Ve beni bunun üstüne konuşturuyorlar ki bunların hepsi okyanuslar, okyanuslar, okyanuslar, okyanuslardır. Cenâb-ı Allah bizi affeylesin ve bize bazı anlayışla ikram etsin ki Peygamberler Mührü (s) ve vazifesini araştıralım. Ve herkes Peygamberler Mührünün (s) vazifesini kendi seviyesine göre anlar. Cenâb-ı Allah bizi affeylesin.

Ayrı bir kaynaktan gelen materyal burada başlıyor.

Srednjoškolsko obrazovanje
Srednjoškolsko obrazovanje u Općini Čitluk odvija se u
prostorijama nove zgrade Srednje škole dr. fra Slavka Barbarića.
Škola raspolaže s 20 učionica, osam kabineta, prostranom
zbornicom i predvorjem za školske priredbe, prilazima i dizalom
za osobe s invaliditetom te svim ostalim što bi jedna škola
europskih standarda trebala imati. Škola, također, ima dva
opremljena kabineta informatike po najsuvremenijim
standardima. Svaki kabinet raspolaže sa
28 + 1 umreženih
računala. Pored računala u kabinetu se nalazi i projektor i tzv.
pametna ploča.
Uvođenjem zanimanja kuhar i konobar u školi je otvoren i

Ey insanlar, gelin herşeye hakkını verin. Ruhlarınızın hakkını verin, heder etmeyin. O insanlara âlemlerin Rabbi tarafından başkalarına ikram edilmeyen öyle hisler ikram edilmiştir. Onlardan birisine ulaşmaya çalışın ki İlahi Huzurda bakıp zevklendikleri şeylerden bir lezzet alın. Cenâb-ı Allah bizi affeylesin. Allah Allah Allah Tövbe Ya Rabbi Estağfurullah.

Fatiha.

(33 dakika) (756 000) Elhamdülillah. Sarmalı, insanlar koşmalı. Bu yeni İlahi Takvimin ilk günüdür. Şaban-u Muazzam. Yükselmeye başlar. Yükselir ve bütün dünyayı sarar ve şeytan ve takipçilerini dışarıya atar. Elhamdülillah ve Şükrülillah. Allahu Ekber Allahu Ekber-ul Ekber.